REQUIREMENT
I would like the lines below, from the one with "Kontaktuj nás" through the one with "Зачистка сварочных швов", copied exactly and without any pictures.

(Data records)
• • • •
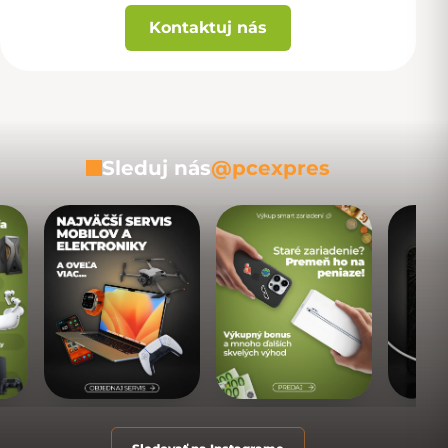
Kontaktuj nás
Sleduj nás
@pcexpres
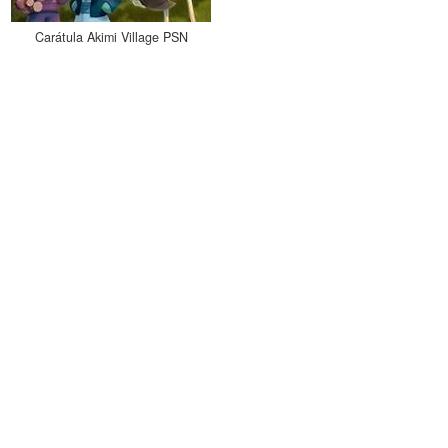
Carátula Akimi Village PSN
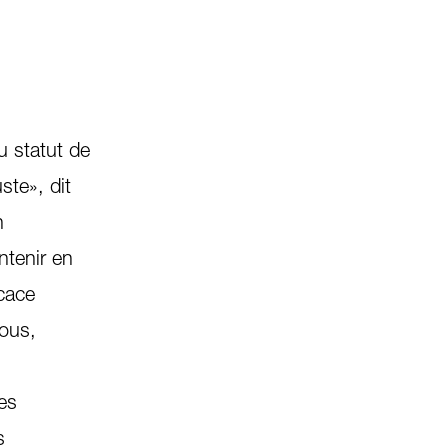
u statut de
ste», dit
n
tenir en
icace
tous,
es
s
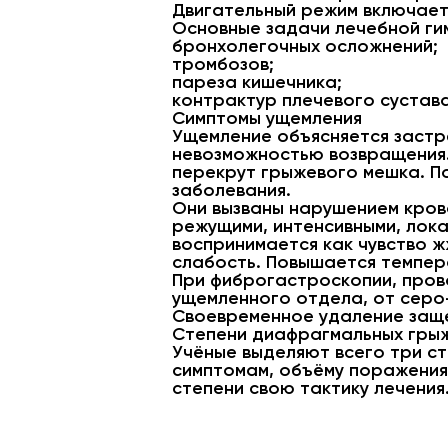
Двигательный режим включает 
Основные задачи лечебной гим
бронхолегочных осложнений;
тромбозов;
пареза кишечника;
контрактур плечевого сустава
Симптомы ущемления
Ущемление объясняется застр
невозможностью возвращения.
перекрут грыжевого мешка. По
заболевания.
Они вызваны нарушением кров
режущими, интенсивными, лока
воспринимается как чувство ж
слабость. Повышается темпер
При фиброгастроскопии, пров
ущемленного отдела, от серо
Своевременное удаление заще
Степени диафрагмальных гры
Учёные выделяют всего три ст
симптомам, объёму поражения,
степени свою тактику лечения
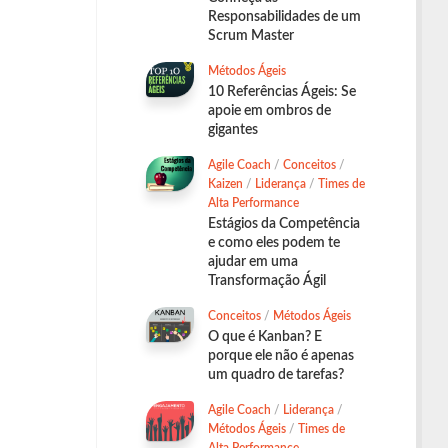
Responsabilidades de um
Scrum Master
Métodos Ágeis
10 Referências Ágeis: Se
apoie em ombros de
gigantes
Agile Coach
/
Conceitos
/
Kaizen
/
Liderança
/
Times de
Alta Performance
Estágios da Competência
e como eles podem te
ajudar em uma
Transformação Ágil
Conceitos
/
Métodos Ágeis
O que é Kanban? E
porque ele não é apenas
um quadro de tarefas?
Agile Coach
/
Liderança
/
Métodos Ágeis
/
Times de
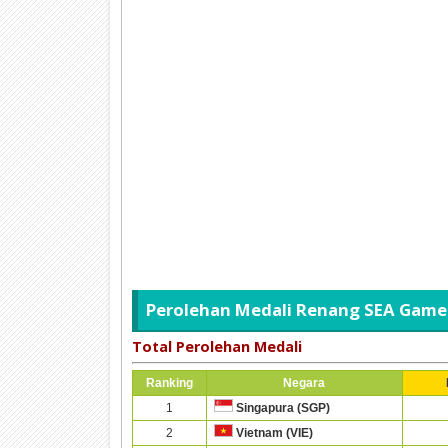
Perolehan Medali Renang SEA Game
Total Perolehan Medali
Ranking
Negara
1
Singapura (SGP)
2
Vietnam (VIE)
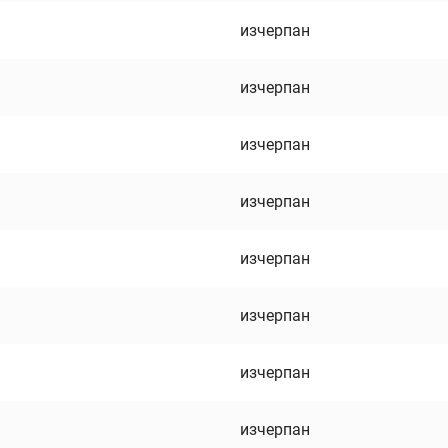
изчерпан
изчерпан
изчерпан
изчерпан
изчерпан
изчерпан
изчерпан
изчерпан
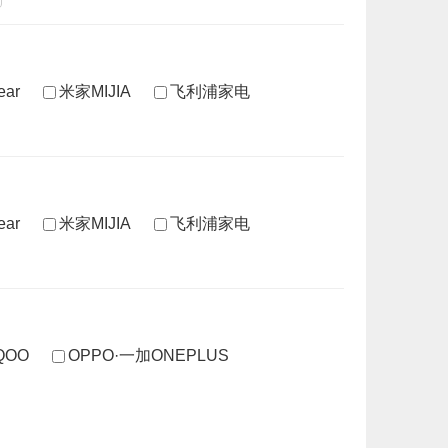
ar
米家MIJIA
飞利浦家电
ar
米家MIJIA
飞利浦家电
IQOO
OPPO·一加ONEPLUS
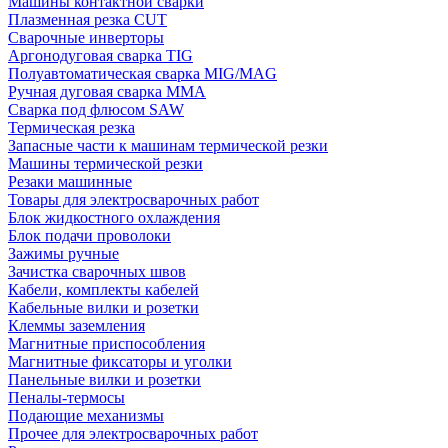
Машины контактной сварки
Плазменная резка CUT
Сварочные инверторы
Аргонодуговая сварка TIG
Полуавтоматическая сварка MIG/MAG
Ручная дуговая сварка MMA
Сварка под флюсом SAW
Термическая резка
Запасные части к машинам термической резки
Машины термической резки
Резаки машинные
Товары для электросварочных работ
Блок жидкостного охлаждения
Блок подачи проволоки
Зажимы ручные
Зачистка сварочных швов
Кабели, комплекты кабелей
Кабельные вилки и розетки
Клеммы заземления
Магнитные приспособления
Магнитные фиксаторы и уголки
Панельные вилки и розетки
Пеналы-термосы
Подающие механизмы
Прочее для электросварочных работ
• • • •
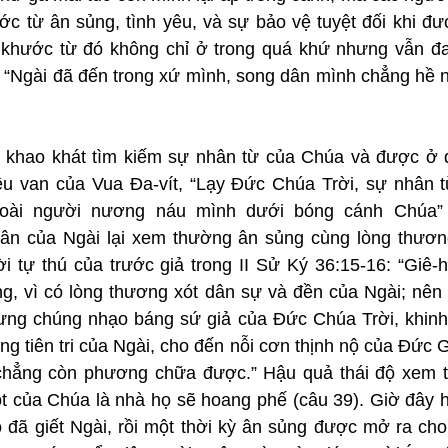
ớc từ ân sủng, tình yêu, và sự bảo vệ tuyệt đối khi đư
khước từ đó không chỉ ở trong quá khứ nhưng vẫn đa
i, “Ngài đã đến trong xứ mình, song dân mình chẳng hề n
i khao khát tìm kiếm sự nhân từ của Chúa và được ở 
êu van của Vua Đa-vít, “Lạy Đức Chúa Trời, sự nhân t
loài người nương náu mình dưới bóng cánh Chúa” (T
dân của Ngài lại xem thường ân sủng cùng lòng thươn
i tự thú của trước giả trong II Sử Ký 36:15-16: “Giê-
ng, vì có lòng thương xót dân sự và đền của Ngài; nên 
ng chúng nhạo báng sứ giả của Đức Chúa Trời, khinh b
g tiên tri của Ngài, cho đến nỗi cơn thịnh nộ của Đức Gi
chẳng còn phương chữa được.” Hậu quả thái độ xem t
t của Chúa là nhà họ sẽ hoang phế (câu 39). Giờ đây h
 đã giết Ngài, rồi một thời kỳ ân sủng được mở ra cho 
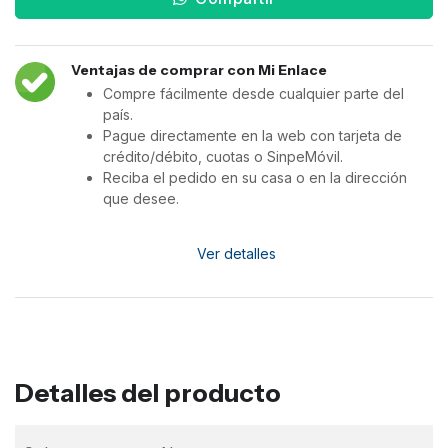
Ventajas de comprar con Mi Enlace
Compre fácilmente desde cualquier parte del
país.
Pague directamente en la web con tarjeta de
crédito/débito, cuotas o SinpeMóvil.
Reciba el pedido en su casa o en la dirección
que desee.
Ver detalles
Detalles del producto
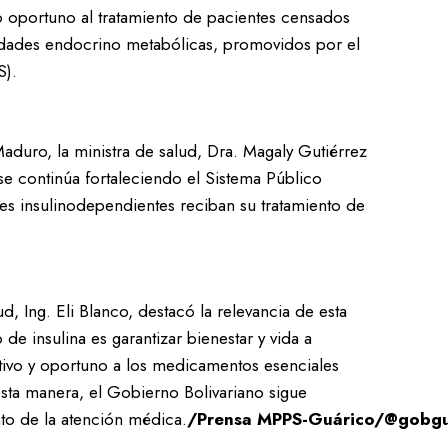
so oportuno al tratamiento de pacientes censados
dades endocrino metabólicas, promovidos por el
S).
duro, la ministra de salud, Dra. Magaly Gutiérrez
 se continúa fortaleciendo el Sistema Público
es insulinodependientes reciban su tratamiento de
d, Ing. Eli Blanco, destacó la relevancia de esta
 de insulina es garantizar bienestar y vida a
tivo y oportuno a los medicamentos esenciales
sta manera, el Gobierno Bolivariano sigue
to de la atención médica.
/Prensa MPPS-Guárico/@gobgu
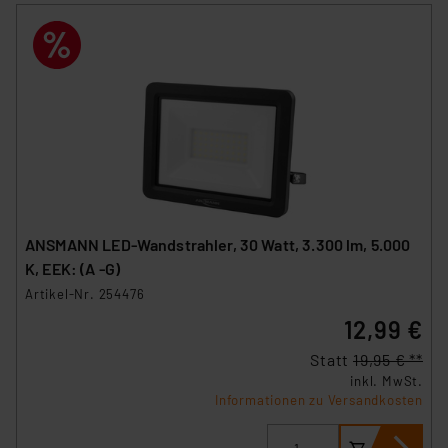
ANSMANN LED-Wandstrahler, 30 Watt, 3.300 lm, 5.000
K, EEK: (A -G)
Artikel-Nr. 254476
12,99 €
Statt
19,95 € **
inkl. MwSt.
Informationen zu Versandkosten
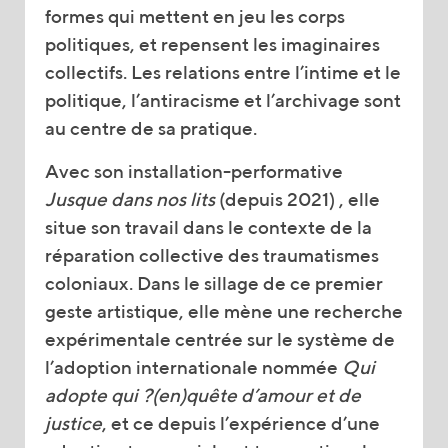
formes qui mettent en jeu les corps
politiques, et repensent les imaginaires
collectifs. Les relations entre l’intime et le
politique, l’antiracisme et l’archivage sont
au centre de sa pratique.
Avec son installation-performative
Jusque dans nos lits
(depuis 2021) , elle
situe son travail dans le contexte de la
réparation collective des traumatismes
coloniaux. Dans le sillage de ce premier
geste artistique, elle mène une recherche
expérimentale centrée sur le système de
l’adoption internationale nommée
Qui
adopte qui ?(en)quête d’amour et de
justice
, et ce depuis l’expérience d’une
• • • •
EXERCISE OUTPUT
Kontaktuj nás
Sleduj nás
@pcexpres
Carátula Akimi Village PSN
u statut de
ste», dit
n
tenir en
icace
tous,
es
s
Двигательный режим включает 
Основные задачи лечебной гим
бронхолегочных осложнений;
тромбозов;
пареза кишечника;
контрактур плечевого сустава
Симптомы ущемления
Ущемление объясняется застр
невозможностью возвращения.
перекрут грыжевого мешка. По
заболевания.
Они вызваны нарушением кров
режущими, интенсивными, лока
воспринимается как чувство ж
слабость. Повышается темпер
При фиброгастроскопии, пров
ущемленного отдела, от серо
Своевременное удаление заще
Степени диафрагмальных гры
Учёные выделяют всего три ст
симптомам, объёму поражения,
степени свою тактику лечения
Responsabilidades de um
Scrum Master
Métodos Ágeis
10 Referências Ágeis: Se
apoie em ombros de
gigantes
Agile Coach
/
Conceitos
/
Kaizen
/
Liderança
/
Times de
Alta Performance
Estágios da Competência
e como eles podem te
ajudar em uma
Transformação Ágil
Conceitos
/
Métodos Ágeis
O que é Kanban? E
porque ele não é apenas
um quadro de tarefas?
Agile Coach
/
Liderança
/
Métodos Ágeis
/
Times de
Perolehan Medali Renang SEA Game
Total Perolehan Medali
Ranking
Negara
1
Singapura (SGP)
2
Vietnam (VIE)
изчерпан
изчерпан
изчерпан
изчерпан
изчерпан
изчерпан
изчерпан
изчерпан
ar
米家MIJIA
飞利浦家电
ar
米家MIJIA
飞利浦家电
IQOO
OPPO·一加ONEPLUS
Машины контактной сварки
Плазменная резка CUT
Сварочные инверторы
Аргонодуговая сварка TIG
Полуавтоматическая сварка MIG/MAG
Ручная дуговая сварка MMA
Сварка под флюсом SAW
Термическая резка
Запасные части к машинам термической резки
Машины термической резки
Резаки машинные
Товары для электросварочных работ
Блок жидкостного охлаждения
Блок подачи проволоки
Зажимы ручные
Зачистка сварочных швов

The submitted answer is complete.